ASSIGNED TASK 1 - In the Maryland defense preview, condense the paragraph beginning "Finally, the season is upon us" into a shorter version that keeps its main points.
ASSIGNED TASK 2 - The Maryland defense preview names the kinds of stories fans live on during the summer. List every one of them.
ASSIGNED TASK 3 - Carry on the Maryland defense preview, starting after its final sentence.

TEXT SECTION -
Sunday, August 30, 2009

Maryland Preview - Defense

Maryland defensive coordinator Don Brown,
known for his blitzing and his karate chops.

Finally, the season is upon us. Summer is football gulag, a Siberian tundra of boredom. We wander for months subsisting on stories about spring practice, recruiting, summer workouts, coaches moving jobs, and the pundits' pre-season rankings. Worthless nits we'd just as soon ignore were there real games to talk about. But that's all behind us now. We've returned from exile, arrived at the golden door and life can begin again. With that, on to our first opponent.

First, let's talk some defense. Defense is the big story in Terp territory. The turtle heads are in a collective leg tingle over their new defensive coordinator Don Brown. As an aside, I have to say, "Don Brown" might be the most nondescript, random name for a defensive coordinator I've every heard. I mean really. Couldn't they come up with something exotic, exciting and non-Anglo sounding, like I don't know, Bob Gregory?

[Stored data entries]

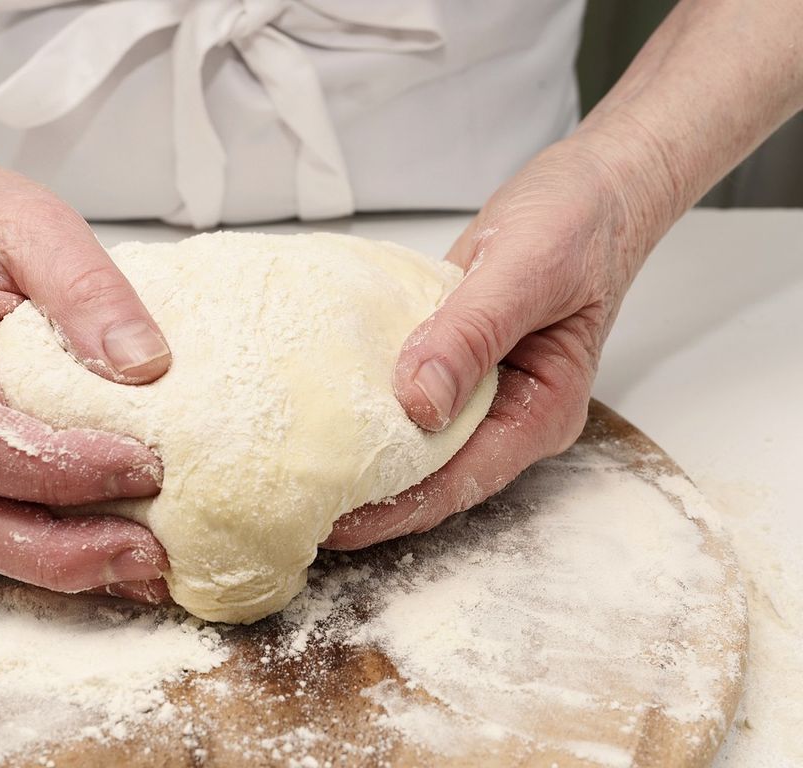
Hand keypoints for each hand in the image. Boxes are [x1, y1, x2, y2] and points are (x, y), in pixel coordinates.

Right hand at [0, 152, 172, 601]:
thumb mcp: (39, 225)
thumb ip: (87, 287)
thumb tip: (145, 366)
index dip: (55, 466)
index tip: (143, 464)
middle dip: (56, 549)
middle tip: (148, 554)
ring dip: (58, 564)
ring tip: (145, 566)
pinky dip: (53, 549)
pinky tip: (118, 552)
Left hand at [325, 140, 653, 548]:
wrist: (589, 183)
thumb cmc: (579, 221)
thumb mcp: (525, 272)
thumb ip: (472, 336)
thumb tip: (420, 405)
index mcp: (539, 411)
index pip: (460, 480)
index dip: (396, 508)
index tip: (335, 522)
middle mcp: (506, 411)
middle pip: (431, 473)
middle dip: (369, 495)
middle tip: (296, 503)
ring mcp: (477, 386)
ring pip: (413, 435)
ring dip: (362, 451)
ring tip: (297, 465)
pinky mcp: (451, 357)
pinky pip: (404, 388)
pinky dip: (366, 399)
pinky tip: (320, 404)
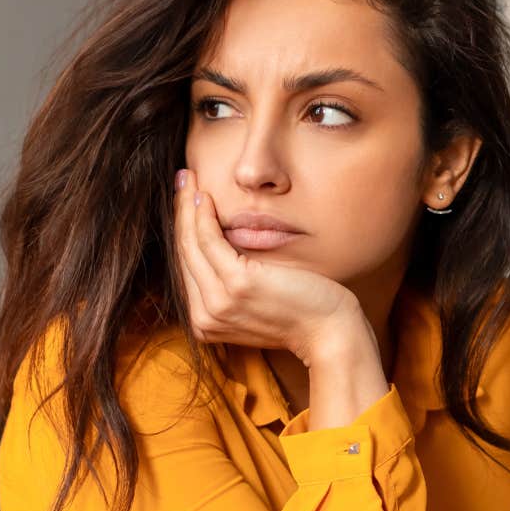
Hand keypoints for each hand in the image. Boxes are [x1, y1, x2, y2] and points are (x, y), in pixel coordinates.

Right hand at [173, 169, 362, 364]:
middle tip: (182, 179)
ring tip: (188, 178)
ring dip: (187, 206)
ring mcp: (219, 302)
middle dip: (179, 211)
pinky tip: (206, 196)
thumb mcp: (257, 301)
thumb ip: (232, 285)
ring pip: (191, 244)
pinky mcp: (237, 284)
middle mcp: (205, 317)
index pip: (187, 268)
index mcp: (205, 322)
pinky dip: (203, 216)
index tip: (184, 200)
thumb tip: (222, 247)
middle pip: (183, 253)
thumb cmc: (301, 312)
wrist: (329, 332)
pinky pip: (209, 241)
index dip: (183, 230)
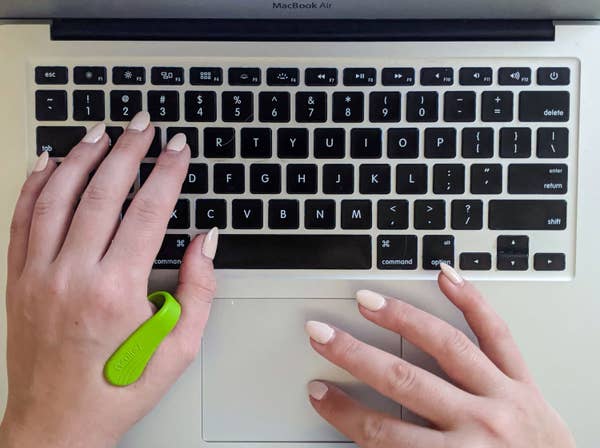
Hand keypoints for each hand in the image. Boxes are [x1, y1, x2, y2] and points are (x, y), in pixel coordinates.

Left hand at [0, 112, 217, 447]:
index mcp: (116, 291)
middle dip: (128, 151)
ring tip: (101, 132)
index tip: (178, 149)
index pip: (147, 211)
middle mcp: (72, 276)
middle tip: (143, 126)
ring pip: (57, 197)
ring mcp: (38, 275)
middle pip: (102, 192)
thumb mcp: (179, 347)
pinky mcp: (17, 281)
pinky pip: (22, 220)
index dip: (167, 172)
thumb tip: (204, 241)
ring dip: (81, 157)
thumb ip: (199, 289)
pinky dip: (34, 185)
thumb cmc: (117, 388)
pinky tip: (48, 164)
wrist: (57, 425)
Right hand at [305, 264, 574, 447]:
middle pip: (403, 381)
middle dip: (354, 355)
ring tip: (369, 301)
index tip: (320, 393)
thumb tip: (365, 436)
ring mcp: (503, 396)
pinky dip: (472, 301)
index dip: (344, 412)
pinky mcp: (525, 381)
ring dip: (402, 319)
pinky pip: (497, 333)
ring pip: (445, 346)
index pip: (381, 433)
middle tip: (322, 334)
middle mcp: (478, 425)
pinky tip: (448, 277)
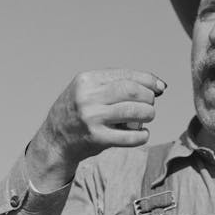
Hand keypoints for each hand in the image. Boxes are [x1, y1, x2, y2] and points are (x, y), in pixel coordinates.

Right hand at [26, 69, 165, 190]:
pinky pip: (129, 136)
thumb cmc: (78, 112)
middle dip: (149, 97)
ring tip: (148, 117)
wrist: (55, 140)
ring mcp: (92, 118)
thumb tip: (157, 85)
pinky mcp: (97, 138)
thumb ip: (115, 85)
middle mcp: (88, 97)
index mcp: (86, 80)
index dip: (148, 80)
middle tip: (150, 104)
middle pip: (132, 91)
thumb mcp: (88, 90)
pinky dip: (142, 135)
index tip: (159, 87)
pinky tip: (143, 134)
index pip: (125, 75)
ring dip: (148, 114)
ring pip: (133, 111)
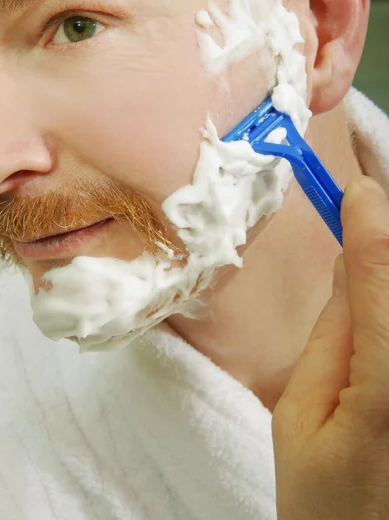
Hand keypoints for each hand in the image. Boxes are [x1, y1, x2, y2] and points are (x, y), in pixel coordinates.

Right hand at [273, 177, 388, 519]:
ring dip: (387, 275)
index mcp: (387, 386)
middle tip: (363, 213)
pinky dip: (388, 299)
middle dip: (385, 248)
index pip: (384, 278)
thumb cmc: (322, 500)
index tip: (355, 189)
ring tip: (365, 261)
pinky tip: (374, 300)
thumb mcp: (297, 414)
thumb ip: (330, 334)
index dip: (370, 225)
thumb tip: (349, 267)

RESULT 1 - The season has finally arrived. Summer is a dull exile for fans, who live for months on stories about spring practice, recruiting, summer workouts, coaching moves, and pre-season rankings, trivia they would ignore if there were real games to discuss. That time is over, life can begin again, and the preview now turns to the first opponent.

RESULT 2 -
- Spring practice
- Recruiting
- Summer workouts
- Coaches moving jobs
- The pundits' pre-season rankings

RESULT 3 -
But don't let the smooth taste fool you - Don Brown's defense is most definitely not vanilla. The guy is a blitzing fanatic. I have heard it described as a "blitzing 4-3 defense," but I am not sure I'd call it that. From the few clips I've seen and what I've read, I'd say they run a 4-3 base package, but once they go blitz, the 4-3 goes out the window. Rather than summarize, below are some excerpts from articles about his defense, and then we'll look at some clips I found.

From InsideMDSports:
N.C. State coach Tom O’Brien knows that full well, too. O’Brien coached Boston College for 10 years and twice faced Massachusetts while Brown was the head coach, in 2004 and 2007. Boston College won both meetings, but O’Brien remembers the confusion Brown’s defenses created.

“He blitzes from the first play to the last play. I don’t know if they play a straight defense. That’s his signature and he’s had a lot success with it,” said O’Brien, whose N.C. State team faces Maryland on Nov. 7. “I’m just glad there’s two months worth of history to their defense before we have to play them and get a look at them, because they’ll blitz from anywhere.”

Frank Spaziani, who’s entering his first year as head coach at Boston College after spending the last 10 years as its defensive coordinator, regards Brown’s defense similarly. While Spaziani said it’s not unique, he said what makes it effective is Brown’s game-planning acumen.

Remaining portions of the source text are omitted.